#### TASK DETAILS
Starting at the line that contains "Time on the clock here? answer like 3,05" and continuing through the end of the items, copy the lines again with "shows" swapped for "reads" and nothing else changed.

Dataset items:
━━━━━━━━

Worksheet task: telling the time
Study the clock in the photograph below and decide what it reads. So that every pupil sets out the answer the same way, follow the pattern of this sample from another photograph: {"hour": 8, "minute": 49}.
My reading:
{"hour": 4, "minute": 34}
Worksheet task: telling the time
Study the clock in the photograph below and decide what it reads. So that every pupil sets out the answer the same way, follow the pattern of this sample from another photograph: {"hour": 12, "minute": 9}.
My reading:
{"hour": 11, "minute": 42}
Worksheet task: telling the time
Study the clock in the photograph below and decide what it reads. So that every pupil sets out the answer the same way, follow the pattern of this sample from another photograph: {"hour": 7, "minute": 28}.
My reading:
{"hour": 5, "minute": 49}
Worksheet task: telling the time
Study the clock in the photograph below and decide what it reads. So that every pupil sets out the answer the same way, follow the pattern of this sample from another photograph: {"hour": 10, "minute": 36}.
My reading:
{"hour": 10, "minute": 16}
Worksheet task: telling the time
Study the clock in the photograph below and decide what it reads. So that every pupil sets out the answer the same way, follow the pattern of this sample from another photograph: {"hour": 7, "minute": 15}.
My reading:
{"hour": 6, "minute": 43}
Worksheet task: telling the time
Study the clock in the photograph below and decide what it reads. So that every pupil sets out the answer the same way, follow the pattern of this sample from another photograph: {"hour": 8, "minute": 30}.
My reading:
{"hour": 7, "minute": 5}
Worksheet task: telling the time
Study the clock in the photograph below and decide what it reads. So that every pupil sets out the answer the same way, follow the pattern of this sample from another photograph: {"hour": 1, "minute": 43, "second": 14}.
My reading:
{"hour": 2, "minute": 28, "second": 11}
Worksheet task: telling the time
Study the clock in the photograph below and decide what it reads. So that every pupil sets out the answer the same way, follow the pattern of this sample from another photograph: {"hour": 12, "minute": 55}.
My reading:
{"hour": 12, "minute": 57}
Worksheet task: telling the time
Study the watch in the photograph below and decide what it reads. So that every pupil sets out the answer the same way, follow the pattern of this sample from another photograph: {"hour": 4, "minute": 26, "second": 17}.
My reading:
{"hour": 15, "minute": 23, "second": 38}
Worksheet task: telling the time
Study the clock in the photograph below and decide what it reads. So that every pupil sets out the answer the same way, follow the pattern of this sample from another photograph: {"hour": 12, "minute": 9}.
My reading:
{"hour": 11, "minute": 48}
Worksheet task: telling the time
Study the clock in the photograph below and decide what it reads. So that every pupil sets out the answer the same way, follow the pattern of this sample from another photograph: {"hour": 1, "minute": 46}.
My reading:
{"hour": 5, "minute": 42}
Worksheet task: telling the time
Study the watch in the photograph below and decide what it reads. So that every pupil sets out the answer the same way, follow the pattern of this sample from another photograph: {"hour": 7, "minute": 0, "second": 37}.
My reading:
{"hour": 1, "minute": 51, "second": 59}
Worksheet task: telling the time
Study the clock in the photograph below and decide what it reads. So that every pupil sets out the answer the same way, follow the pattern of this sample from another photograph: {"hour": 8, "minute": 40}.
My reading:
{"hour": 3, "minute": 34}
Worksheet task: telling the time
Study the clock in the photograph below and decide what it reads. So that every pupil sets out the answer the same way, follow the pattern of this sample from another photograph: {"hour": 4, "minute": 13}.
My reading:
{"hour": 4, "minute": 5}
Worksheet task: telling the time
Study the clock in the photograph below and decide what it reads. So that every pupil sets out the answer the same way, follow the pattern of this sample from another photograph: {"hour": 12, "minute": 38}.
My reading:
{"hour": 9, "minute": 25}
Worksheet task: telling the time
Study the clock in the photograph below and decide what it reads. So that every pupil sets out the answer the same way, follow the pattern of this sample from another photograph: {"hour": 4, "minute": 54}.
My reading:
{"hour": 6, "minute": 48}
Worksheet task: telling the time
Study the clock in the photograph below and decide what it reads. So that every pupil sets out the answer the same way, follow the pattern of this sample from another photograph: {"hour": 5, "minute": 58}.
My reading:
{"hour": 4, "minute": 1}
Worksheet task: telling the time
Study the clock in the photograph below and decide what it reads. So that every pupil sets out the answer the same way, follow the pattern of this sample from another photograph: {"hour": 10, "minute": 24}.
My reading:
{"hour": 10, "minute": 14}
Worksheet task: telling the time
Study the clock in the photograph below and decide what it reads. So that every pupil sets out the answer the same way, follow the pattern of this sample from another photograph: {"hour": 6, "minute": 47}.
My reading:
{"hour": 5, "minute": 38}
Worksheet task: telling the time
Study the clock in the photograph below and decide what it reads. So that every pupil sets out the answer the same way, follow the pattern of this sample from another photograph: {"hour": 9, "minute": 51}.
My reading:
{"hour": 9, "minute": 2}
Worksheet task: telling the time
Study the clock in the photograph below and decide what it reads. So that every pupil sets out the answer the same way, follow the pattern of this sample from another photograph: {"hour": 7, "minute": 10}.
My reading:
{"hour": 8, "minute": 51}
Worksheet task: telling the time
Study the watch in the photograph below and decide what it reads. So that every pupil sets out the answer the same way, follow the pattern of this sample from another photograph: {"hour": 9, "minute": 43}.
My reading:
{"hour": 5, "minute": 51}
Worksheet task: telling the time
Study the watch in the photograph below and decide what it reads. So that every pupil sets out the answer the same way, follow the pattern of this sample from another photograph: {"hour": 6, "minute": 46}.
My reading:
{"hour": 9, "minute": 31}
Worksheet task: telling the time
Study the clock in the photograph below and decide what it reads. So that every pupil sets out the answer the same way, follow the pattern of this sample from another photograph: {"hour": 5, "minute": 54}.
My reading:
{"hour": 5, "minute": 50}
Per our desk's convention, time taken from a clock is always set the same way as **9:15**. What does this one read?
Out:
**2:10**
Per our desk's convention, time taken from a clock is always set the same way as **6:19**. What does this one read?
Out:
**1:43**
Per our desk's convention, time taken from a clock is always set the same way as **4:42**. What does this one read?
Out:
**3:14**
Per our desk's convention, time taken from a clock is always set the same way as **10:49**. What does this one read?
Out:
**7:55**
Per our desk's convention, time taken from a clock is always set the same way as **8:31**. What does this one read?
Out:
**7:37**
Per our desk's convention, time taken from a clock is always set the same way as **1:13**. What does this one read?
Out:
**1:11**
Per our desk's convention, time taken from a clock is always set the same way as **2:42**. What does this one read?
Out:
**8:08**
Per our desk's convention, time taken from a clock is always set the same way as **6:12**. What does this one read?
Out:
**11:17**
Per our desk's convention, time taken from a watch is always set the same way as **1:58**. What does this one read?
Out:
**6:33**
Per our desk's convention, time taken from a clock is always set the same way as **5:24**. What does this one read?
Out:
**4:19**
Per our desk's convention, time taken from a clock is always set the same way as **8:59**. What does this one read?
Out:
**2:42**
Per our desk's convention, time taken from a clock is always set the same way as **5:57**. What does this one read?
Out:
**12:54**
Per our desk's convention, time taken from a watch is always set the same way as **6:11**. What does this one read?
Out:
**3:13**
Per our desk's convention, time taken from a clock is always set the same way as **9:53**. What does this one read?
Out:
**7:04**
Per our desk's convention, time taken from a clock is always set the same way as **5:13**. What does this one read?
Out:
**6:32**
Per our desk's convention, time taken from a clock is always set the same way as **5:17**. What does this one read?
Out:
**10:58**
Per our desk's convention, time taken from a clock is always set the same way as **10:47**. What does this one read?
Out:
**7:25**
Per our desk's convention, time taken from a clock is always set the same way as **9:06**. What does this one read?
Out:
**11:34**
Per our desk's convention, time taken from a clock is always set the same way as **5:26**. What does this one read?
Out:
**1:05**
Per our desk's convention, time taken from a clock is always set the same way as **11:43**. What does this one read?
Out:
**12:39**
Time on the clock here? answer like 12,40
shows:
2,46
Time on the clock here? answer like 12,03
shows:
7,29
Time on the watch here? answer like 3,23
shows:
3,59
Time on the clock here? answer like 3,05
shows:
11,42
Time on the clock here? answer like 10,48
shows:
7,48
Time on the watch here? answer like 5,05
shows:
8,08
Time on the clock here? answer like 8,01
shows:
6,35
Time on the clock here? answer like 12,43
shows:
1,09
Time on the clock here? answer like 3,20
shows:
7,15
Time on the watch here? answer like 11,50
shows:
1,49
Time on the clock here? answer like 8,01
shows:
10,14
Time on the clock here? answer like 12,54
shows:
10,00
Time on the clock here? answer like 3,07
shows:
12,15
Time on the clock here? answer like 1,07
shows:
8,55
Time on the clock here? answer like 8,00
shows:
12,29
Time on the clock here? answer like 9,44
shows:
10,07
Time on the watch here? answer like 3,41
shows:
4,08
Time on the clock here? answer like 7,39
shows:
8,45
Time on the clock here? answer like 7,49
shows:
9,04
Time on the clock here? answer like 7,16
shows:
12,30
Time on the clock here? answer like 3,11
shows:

━━━━━━━━

#### TASK RESULT
Time on the clock here? answer like 3,05
reads:
11,42
Time on the clock here? answer like 10,48
reads:
7,48
Time on the watch here? answer like 5,05
reads:
8,08
Time on the clock here? answer like 8,01
reads:
6,35
Time on the clock here? answer like 12,43
reads:
1,09
Time on the clock here? answer like 3,20
reads:
7,15
Time on the watch here? answer like 11,50
reads:
1,49
Time on the clock here? answer like 8,01
reads:
10,14
Time on the clock here? answer like 12,54
reads:
10,00
Time on the clock here? answer like 3,07
reads:
12,15
Time on the clock here? answer like 1,07
reads:
8,55
Time on the clock here? answer like 8,00
reads:
12,29
Time on the clock here? answer like 9,44
reads:
10,07
Time on the watch here? answer like 3,41
reads:
4,08
Time on the clock here? answer like 7,39
reads:
8,45
Time on the clock here? answer like 7,49
reads:
9,04
Time on the clock here? answer like 7,16
reads:
12,30
Time on the clock here? answer like 3,11
reads:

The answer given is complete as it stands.